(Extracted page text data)
################

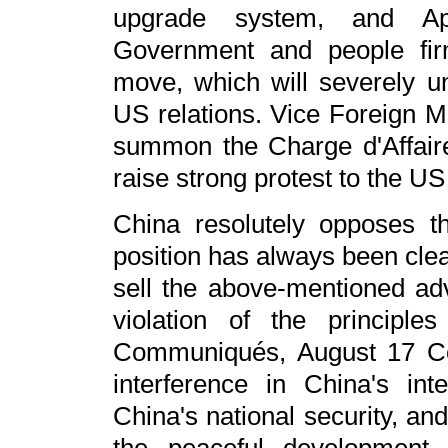
upgrade system, and Ap
Government and people fi
move, which will severely u
US relations. Vice Foreign M
summon the Charge d'Affair
raise strong protest to the US
China resolutely opposes 
position has always been clea
sell the above-mentioned ad
violation of the principl
Communiqués, August 17 Co
interference in China's int
China's national security, an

################

● **Instructions to follow**:
The last part of the records is the answer, beginning at the line that holds "Government and people fi" and including the final line, repeated exactly.

● **Exercise output**:
Government and people fi
move, which will severely u
US relations. Vice Foreign M
summon the Charge d'Affair
raise strong protest to the US
China resolutely opposes 
position has always been clea
sell the above-mentioned ad
violation of the principl
Communiqués, August 17 Co
interference in China's int
China's national security, an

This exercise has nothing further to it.